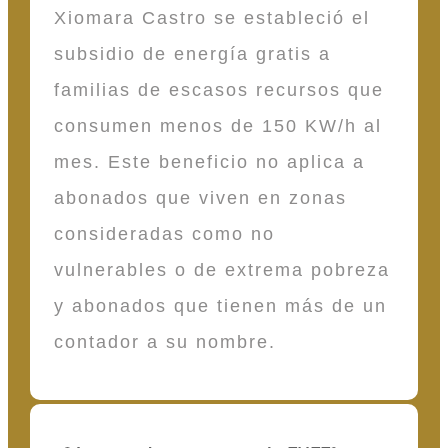
Xiomara Castro se estableció el
subsidio de energía gratis a
familias de escasos recursos que
consumen menos de 150 KW/h al
mes. Este beneficio no aplica a
abonados que viven en zonas
consideradas como no
vulnerables o de extrema pobreza
y abonados que tienen más de un
contador a su nombre.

● ● ● ● ● ● ●

Problem to solve: Write out every line of text in the data above verbatim, keeping the original line breaks and omitting the pictures.

Response to this task:
Xiomara Castro se estableció el
subsidio de energía gratis a
familias de escasos recursos que
consumen menos de 150 KW/h al
mes. Este beneficio no aplica a
abonados que viven en zonas
consideradas como no
vulnerables o de extrema pobreza
y abonados que tienen más de un
contador a su nombre.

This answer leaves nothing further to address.